:: What is expected ::
Somewhere below is a line with "micrograph exhibits a" and, later, a line with "brown stain highlights"; repeat those two lines and all the lines between them, exactly as they are.

Stored data entries
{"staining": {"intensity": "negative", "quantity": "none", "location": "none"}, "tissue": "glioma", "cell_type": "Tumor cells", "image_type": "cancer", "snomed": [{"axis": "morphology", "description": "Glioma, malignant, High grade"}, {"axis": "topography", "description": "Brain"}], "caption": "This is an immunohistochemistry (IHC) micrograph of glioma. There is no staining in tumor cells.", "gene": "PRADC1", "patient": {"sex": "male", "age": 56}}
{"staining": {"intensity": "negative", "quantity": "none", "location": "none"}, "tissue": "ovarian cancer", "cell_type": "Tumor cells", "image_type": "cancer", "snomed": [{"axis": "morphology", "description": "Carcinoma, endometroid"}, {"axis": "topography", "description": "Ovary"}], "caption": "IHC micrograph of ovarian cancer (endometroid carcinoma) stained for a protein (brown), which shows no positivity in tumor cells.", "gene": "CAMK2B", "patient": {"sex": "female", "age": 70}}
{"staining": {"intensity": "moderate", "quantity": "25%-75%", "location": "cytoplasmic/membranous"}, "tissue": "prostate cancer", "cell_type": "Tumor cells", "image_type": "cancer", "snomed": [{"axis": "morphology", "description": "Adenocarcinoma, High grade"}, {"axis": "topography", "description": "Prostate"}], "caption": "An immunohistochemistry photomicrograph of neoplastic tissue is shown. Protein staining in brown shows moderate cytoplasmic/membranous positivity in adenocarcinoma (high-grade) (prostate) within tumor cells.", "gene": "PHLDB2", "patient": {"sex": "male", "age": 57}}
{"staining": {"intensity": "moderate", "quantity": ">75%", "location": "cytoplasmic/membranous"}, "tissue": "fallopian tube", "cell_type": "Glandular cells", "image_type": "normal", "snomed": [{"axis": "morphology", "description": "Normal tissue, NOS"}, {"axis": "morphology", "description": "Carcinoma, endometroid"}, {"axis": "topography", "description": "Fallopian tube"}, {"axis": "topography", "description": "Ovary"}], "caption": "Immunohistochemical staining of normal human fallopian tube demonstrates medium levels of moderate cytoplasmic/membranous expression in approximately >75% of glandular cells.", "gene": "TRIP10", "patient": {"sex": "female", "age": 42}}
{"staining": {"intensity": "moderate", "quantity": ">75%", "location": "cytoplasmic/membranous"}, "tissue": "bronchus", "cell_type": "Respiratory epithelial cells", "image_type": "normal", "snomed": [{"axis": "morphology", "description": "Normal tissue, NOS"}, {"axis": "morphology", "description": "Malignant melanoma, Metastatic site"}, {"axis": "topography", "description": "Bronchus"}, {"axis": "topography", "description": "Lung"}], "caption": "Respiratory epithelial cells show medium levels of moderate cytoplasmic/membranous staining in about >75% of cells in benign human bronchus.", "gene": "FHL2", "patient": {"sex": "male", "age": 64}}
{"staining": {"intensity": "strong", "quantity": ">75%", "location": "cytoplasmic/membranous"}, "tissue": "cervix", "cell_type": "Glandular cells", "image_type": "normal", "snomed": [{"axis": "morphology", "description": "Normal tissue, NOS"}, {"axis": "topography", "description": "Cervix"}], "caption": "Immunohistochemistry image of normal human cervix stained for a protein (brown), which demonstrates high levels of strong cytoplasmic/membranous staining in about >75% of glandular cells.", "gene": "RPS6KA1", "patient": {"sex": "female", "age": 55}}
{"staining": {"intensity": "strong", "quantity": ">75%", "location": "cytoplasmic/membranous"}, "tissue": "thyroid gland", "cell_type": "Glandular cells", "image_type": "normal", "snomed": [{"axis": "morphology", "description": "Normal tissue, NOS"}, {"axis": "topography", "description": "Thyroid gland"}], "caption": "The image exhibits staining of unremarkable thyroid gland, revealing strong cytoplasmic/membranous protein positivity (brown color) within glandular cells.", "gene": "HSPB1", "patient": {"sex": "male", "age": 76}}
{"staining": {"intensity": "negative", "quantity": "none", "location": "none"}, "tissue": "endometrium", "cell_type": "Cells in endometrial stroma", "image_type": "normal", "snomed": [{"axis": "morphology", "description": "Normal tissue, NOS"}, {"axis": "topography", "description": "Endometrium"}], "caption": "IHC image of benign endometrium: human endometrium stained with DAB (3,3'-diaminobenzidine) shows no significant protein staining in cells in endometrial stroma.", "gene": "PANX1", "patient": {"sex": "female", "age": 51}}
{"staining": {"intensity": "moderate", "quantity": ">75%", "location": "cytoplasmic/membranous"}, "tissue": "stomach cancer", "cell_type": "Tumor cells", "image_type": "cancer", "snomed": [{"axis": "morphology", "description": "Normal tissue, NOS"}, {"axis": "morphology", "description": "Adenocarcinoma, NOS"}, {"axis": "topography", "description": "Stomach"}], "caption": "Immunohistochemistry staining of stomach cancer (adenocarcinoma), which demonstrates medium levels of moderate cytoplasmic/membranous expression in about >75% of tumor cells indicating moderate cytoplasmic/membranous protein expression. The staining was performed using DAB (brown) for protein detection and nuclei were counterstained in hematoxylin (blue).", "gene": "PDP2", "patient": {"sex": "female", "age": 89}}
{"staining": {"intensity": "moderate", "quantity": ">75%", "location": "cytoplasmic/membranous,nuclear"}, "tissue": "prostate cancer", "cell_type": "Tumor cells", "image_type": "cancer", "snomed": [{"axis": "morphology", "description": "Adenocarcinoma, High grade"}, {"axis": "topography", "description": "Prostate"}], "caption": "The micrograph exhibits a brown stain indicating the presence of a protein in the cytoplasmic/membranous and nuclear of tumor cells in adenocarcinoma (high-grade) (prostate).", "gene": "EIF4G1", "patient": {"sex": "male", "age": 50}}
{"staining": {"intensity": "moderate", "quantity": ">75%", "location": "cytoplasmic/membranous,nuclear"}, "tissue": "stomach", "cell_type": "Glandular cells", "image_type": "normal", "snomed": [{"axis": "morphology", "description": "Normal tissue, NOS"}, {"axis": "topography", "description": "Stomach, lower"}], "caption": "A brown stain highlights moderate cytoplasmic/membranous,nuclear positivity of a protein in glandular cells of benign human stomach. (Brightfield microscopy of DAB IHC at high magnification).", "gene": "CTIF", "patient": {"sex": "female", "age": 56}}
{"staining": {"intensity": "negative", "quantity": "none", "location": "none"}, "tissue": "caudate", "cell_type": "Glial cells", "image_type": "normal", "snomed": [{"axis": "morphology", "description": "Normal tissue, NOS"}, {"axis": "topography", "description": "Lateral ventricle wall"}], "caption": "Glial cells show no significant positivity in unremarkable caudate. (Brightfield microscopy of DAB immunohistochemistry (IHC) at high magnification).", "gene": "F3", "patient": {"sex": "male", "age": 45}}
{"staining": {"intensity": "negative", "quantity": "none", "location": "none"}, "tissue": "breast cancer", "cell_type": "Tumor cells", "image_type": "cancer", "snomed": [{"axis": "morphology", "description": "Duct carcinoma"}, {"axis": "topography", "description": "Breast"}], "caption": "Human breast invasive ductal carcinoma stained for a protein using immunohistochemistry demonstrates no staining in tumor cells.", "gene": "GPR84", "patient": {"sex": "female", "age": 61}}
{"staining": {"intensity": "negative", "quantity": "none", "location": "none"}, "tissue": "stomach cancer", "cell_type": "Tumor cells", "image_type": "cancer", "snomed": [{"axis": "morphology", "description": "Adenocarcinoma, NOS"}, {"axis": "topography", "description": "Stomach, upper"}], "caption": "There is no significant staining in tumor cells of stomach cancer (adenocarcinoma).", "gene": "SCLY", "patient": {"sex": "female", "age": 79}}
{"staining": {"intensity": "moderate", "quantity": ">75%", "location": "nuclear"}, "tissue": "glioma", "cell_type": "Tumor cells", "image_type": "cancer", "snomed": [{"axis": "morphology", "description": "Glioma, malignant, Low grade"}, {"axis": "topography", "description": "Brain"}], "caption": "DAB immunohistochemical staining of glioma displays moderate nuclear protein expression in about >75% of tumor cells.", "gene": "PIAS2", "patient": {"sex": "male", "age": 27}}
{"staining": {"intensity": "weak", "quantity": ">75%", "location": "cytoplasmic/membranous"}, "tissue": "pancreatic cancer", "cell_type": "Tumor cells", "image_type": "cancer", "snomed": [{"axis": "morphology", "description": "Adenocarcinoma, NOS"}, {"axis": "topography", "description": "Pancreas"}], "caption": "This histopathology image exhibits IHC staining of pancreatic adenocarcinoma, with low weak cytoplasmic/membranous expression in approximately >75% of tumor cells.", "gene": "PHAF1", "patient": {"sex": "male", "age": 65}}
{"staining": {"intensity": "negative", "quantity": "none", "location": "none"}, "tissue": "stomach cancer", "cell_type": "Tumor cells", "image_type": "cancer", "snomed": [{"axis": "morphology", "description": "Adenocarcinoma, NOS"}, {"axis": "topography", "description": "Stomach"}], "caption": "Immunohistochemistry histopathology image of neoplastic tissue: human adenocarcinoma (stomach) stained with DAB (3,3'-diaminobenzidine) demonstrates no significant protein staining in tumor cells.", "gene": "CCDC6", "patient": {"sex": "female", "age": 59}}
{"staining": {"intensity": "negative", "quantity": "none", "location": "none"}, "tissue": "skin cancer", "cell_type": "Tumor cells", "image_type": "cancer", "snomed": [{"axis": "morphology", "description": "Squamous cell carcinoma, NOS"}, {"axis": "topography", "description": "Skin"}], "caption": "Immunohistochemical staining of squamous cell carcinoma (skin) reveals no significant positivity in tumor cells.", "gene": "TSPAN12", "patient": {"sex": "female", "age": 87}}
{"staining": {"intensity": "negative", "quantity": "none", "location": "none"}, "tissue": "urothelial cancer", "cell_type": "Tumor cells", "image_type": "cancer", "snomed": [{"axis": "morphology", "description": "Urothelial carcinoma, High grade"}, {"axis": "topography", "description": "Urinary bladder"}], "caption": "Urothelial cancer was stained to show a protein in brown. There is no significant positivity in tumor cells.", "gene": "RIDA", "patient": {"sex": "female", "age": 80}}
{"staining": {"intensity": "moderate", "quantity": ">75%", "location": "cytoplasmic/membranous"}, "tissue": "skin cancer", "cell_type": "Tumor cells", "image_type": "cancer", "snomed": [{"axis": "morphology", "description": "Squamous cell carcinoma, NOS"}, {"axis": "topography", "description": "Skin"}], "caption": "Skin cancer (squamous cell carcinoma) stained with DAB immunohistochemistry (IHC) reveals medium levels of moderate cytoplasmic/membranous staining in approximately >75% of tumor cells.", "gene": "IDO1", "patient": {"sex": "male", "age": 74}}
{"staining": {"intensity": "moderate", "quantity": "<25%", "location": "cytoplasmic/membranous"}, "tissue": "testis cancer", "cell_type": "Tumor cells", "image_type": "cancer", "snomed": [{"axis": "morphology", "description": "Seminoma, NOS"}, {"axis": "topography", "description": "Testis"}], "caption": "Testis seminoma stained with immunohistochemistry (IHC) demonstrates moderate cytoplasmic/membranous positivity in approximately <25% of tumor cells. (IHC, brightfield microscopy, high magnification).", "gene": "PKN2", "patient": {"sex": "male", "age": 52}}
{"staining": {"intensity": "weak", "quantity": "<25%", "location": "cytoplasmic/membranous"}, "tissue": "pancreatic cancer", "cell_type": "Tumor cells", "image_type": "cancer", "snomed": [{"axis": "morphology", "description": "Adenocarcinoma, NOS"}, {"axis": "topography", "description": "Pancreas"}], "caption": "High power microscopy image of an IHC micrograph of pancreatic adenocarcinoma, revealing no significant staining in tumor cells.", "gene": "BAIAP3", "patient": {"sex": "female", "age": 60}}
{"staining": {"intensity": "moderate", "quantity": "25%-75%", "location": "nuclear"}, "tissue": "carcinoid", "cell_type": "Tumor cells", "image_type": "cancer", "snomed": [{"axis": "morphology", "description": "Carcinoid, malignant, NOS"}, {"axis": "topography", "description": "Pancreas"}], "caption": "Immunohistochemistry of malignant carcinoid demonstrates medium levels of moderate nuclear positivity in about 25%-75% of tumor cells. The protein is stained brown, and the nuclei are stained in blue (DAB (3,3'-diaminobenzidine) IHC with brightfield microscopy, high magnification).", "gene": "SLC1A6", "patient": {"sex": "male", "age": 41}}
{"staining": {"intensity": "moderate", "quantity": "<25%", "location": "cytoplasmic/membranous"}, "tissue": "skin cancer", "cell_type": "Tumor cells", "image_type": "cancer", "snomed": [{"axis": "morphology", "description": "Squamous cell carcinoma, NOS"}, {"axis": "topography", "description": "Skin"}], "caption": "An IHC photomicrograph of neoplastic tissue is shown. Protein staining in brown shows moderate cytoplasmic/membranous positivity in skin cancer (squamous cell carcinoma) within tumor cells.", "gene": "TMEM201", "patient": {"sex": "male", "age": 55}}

:: Task result ::
{"staining": {"intensity": "moderate", "quantity": ">75%", "location": "cytoplasmic/membranous,nuclear"}, "tissue": "prostate cancer", "cell_type": "Tumor cells", "image_type": "cancer", "snomed": [{"axis": "morphology", "description": "Adenocarcinoma, High grade"}, {"axis": "topography", "description": "Prostate"}], "caption": "The micrograph exhibits a brown stain indicating the presence of a protein in the cytoplasmic/membranous and nuclear of tumor cells in adenocarcinoma (high-grade) (prostate).", "gene": "EIF4G1", "patient": {"sex": "male", "age": 50}}
{"staining": {"intensity": "moderate", "quantity": ">75%", "location": "cytoplasmic/membranous,nuclear"}, "tissue": "stomach", "cell_type": "Glandular cells", "image_type": "normal", "snomed": [{"axis": "morphology", "description": "Normal tissue, NOS"}, {"axis": "topography", "description": "Stomach, lower"}], "caption": "A brown stain highlights moderate cytoplasmic/membranous,nuclear positivity of a protein in glandular cells of benign human stomach. (Brightfield microscopy of DAB IHC at high magnification).", "gene": "CTIF", "patient": {"sex": "female", "age": 56}}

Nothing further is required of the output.